Note :  the hyperlinks explanation can be used to bring up the manual page with the relevant information for any given item (so please make use of it!).

Second page

Some related information can be given as several items (e.g. content of asymmetric unit or f'/f'' values). Only one of these need to be input (leave the others at the default values). It is recommended to use a sequence file and the f'/f'' values when available.

The least known value might be the number of heavy atoms to search for: it shouldn't matter too much if this value is overestimated - but not by a factor of 5 or 10.

It is usually a god idea to let autoSHARP run through the whole sequence of steps (it will not try automatic building if only 5Å data is available). Especially the density modification step will (hopefully) show a clear difference in correlation between the two hands - a good sign that things are on the right track.

Submitting the job

4. Analysing the log file

The main log file should have a header that says 'autoSHARP run'. This log file will give all crucial information: which steps the program performed and what messages each step generated. For each step there should be a details and an explanation link to give you more information.

5. What to watch out for

If you are not happy with the results of an autoSHARP run try following these warning messages: maybe you are able to correct the reasons for these. Especially if the warnings are related to data quality or how well different datasets relate to eac other, it can be helpful to start with fewer (but better and better matching) datasets than trying to do everything at once.

Furthermore, some warnings might be fixed when using a stricter resolution cut (either by changing the reflection file or by setting the limits directly - after specifying yourself as Expert in the Preferences page).

6. Fine-tuning

• Try to get rid of as much warning messages as possible in the initial data analysis stages. Especially problems in scaling of different datasets or suspicious data items in a dataset can make life very complicated further down the automated pipeline.

• Check the heavy atom detection:
  • what does the Patterson maps look like?

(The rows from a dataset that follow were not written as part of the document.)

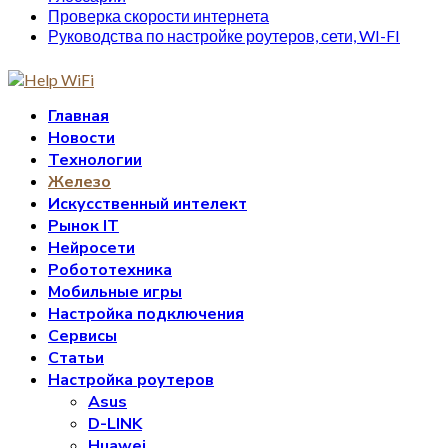
Проверка скорости интернета
Руководства по настройке роутеров, сети, WI-FI
Главная
Новости
Технологии
Железо
Искусственный интелект
Рынок IT
Нейросети
Робототехника
Мобильные игры
Настройка подключения
Сервисы
Статьи
Настройка роутеров
Asus
D-LINK
Huawei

    A weird looking difference or anomalous Patterson map can point to scaling problems or data outliers. These should have been detected (to some degree) during the initial data analysis stage - so going back to any warning messages there is advisable.

  • does a set of potential sites (directly out of RANTAN) has a weird combination of coordinates (e.g. all Z coordinates of the first 10 positions are the same, or one value is always zero, or positions are on special positions ...)?

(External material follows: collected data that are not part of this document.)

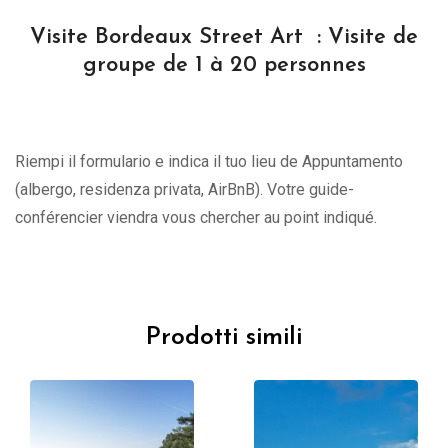
Visite Bordeaux Street Art : Visite de
groupe de 1 à 20 personnes
Riempi il formulario e indica il tuo lieu de Appuntamento
(albergo, residenza privata, AirBnB). Votre guide-
conférencier viendra vous chercher au point indiqué.
Prodotti simili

    Any solution used based on a set of such sites is hardly trustworthy (the same applies for solutions based on 'funny' or poor looking Patterson maps).

  • did the program find a solution with the type of data you expected the best signal anyway (e.g. peak wavelength in MAD, isomorphous difference in SIR/MIR when native and derivative scale very well, ...)?

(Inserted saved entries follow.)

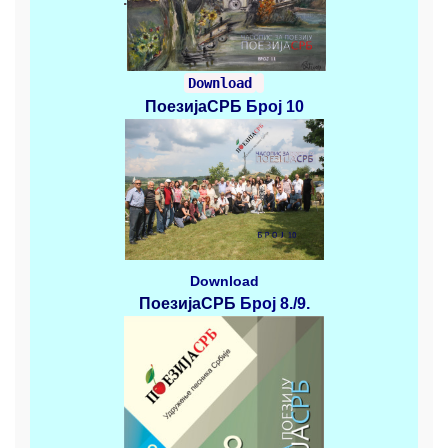
Download
ПоезијаСРБ
Број 10
Download
ПоезијаСРБ
Број 8./9.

    If the peak wavelength in a MAD experiment doesn't give a sensible solution it is very unlikely that the remote anomalous difference will. But maybe there were things that happened during data collection that explain this?

• Does the density modification of the two hands show a significant difference in correlation? Is the starting correlation very low?

  The starting correlation for the correct hand should ideally be above 0.20 (or higher). The wrong hand should then have a correlation of maybe 0.10 to 0.15. With very good phases this might also be 0.40 (correct hand) versus 0.20 (wrong hand).

  A very low starting correlation (e.g. below 0.15) for both hands nearly always shows that either the heavy atoms sites are wrong (most likely) or that there isn't enough signal in the data.

• Improving the heavy atom model.

  Either use the SHARP run that represents the correct hand (if the density modification statistics enable you to decide) or just the latest one to start the SHARP Input Editor. This allows you to change the exact parameters for the heavy atom refinement and phasing step (i.e. what SHARP does).

  A visual inspection of the various residual maps (as opposed to the automatic analysis done inside the autoSHARP pipeline) can help getting a more complete or corrected heavy atom model.